- What to do
#1 In the text on environment and climate, rewrite the part from "Paradoxically, the way" up to and including "an important part.", replacing "symbols" with "signs".
#2 Answer these questions from the text on environment and climate.
(a) What does environmental and climate protection need in principle?
(b) Besides different ways of socio-economic development, what is the local view grounded in?
(c) What is said to play an important part in the relatively rapid social changes?

Man influences the environment and climate and the consequences are now felt around the globe. National or regional efforts to restrict or at least contain the damage can only be insufficient: in principle environmental and climate protection needs a global concept.
Paradoxically, the way we perceive environmental and climate change and handle damage is closely linked to local or regional patterns of perception. This local view is grounded not only in different ways of socio-economic development in different regions of the world, but also in differences in cultural patterns. Also, the disturbance of the environment and climate causes relatively rapid social changes, in which the interpretation of symbols for the relationship between man and nature plays an important part.
The history of climate and culture, patterns of perception of environmental and climate change and an informed assessment of the future direction of environmental and climate policy in various parts of the world have to be taken into account in order to get to grips with the problem.

- Entries provided
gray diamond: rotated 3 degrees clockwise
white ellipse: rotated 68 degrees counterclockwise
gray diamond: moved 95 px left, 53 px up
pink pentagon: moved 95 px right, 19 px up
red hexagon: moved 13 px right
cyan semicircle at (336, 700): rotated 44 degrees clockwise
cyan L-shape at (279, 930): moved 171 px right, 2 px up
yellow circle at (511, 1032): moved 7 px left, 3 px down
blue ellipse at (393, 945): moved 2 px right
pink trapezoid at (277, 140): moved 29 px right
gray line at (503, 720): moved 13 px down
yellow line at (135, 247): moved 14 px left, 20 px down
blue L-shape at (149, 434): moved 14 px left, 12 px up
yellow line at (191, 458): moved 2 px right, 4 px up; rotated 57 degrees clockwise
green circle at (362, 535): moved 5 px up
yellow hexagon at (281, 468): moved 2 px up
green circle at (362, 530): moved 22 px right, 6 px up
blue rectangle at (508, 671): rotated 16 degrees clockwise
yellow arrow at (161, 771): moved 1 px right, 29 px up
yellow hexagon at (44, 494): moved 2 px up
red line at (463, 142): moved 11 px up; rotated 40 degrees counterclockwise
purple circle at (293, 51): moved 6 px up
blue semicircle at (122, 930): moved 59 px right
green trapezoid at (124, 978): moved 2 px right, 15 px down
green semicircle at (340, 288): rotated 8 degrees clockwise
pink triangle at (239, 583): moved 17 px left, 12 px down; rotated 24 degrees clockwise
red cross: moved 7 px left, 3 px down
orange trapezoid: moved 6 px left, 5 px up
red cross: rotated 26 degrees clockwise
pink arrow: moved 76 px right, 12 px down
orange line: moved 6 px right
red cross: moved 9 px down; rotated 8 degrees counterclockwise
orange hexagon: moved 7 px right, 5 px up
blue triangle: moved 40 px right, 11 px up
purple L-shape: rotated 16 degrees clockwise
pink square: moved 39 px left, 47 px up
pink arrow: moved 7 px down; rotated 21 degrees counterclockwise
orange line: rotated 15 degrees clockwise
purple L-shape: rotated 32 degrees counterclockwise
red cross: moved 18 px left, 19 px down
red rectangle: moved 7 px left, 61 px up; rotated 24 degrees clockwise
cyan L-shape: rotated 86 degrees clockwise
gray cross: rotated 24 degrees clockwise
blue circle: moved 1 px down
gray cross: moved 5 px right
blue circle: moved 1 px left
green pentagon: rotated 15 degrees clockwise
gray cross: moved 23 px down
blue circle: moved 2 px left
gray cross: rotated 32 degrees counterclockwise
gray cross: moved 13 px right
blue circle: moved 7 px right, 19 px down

- Worked answers
#1
Paradoxically, the way we perceive environmental and climate change and handle damage is closely linked to local or regional patterns of perception. This local view is grounded not only in different ways of socio-economic development in different regions of the world, but also in differences in cultural patterns. Also, the disturbance of the environment and climate causes relatively rapid social changes, in which the interpretation of signs for the relationship between man and nature plays an important part.

#2
(a) A global concept.
(b) Differences in cultural patterns.
(c) The interpretation of symbols for the relationship between man and nature.